Alibaba open-sources Qwen-Image-Bench; GPT Image 2 leads in five categories

ME AI News: According to monitoring by Beating, Alibaba’s Qwen team has open-sourced a new image generation evaluation benchmark, Qwen-Image-Bench, specifically designed to assess large models’ text-to-image (T2I) capabilities. Alongside it, they have released Q-Judger, a unified visual judge model deeply trained on Qwen3.6-27B. The benchmark simulates professional artistic workflows and evaluates five key dimensions: image quality, aesthetics, text-image alignment, and two newly added criteria—real-world fidelity and creative generation—comprising 23 sub-capabilities and 56 detailed metrics.

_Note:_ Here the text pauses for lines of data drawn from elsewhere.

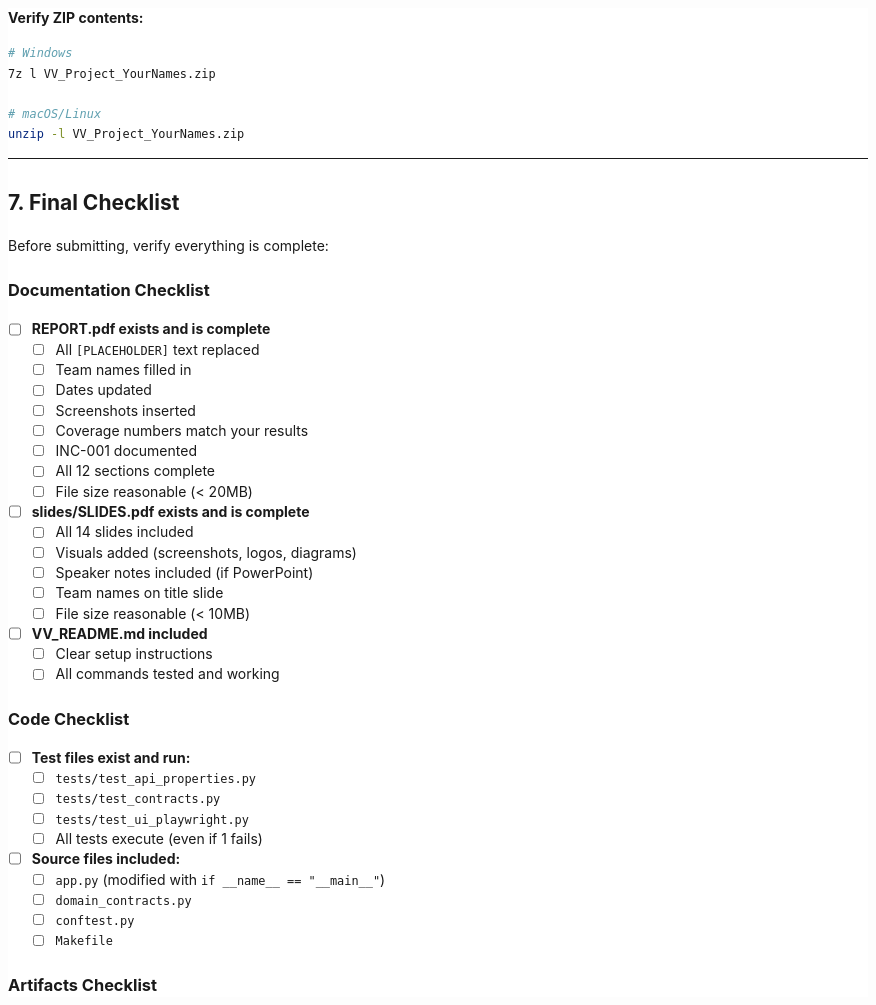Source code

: **Verify ZIP contents:**

```bash
# Windows
7z l VV_Project_YourNames.zip

# macOS/Linux
unzip -l VV_Project_YourNames.zip
```

---

## 7. Final Checklist

Before submitting, verify everything is complete:

### Documentation Checklist

- [ ] **REPORT.pdf exists and is complete**
  - [ ] All `[PLACEHOLDER]` text replaced
  - [ ] Team names filled in
  - [ ] Dates updated
  - [ ] Screenshots inserted
  - [ ] Coverage numbers match your results
  - [ ] INC-001 documented
  - [ ] All 12 sections complete
  - [ ] File size reasonable (< 20MB)

- [ ] **slides/SLIDES.pdf exists and is complete**
  - [ ] All 14 slides included
  - [ ] Visuals added (screenshots, logos, diagrams)
  - [ ] Speaker notes included (if PowerPoint)
  - [ ] Team names on title slide
  - [ ] File size reasonable (< 10MB)

- [ ] **VV_README.md included**
  - [ ] Clear setup instructions
  - [ ] All commands tested and working

### Code Checklist

- [ ] **Test files exist and run:**
  - [ ] `tests/test_api_properties.py`
  - [ ] `tests/test_contracts.py`
  - [ ] `tests/test_ui_playwright.py`
  - [ ] All tests execute (even if 1 fails)

- [ ] **Source files included:**
  - [ ] `app.py` (modified with `if __name__ == "__main__"`)
  - [ ] `domain_contracts.py`
  - [ ] `conftest.py`
  - [ ] `Makefile`

### Artifacts Checklist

Qwen-Image-Bench includes 1,000 bilingual prompts, evenly split between short and long descriptions, each evaluating an average of over four dimensions simultaneously. For precise assessment, the Q-Judger visual judge model underwent blind and triple-review annotation under the supervision of 80 professional reviewers from art schools, with its training dataset encompassing over 130,000 bilingual expert-labeled pairs. The model outputs structured scores across all 56 dimensions, achieving a 92% alignment rate with human expert ratings. Initial evaluations of 18 leading image generation models show that GPT Image 2 leads with a composite score of 64.69, ranking first across all five dimensions. Nano Banana 2.0 scores 59.82, GPT Image 1.5 scores 59.65, and Nano Banana Pro scores 59.45, placing second, third, and fourth respectively. Alibaba’s proprietary Qwen Image 2.0 Pro ranks fifth with a score of 57.84, while GLM Image lags behind at 48.19. The data indicates that real-world fidelity and creative generation are critical differentiators among model tiers. The evaluation also reveals common technical bottlenecks across the industry: AI image models frequently struggle with depicting human hand anatomy, accurately representing physical laws such as gravity and lighting, and handling object interpenetration—top models all score below 44 on these dimensions. (Source: BlockBeats)